EXERCISE MATERIALS:
□ □ □ □ □ □ □

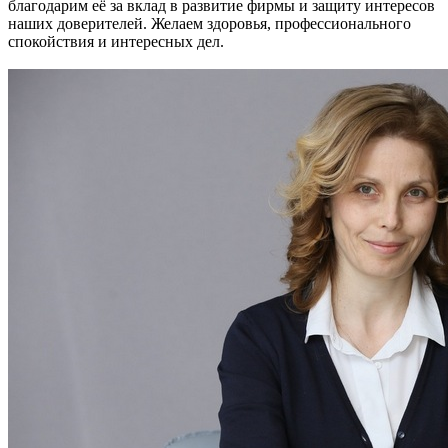
благодарим её за вклад в развитие фирмы и защиту интересов
наших доверителей. Желаем здоровья, профессионального
спокойствия и интересных дел.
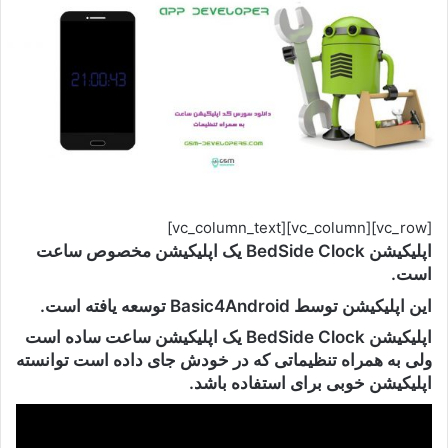
[vc_row][vc_column][vc_column_text]
اپلیکیشن BedSide Clock یک اپلیکیشن مخصوص ساعت
است.
این اپلیکیشن توسط Basic4Android توسعه یافته است.
اپلیکیشن BedSide Clock یک اپلیکیشن ساعت ساده است
ولی به همراه تنظیماتی که در خودش جای داده است توانسته
اپلیکیشن خوبی برای استفاده باشد.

□ □ □ □ □ □ □

TO DO: The complete set of records should be written out again, pictures excluded.

EXERCISE ANSWER:
благодарим её за вклад в развитие фирмы и защиту интересов
наших доверителей. Желаем здоровья, профессионального
спокойствия и интересных дел.
[vc_row][vc_column][vc_column_text]
اپلیکیشن BedSide Clock یک اپلیکیشن مخصوص ساعت
است.
این اپلیکیشن توسط Basic4Android توسعه یافته است.
اپلیکیشن BedSide Clock یک اپلیکیشن ساعت ساده است
ولی به همراه تنظیماتی که در خودش جای داده است توانسته
اپلیکیشن خوبی برای استفاده باشد.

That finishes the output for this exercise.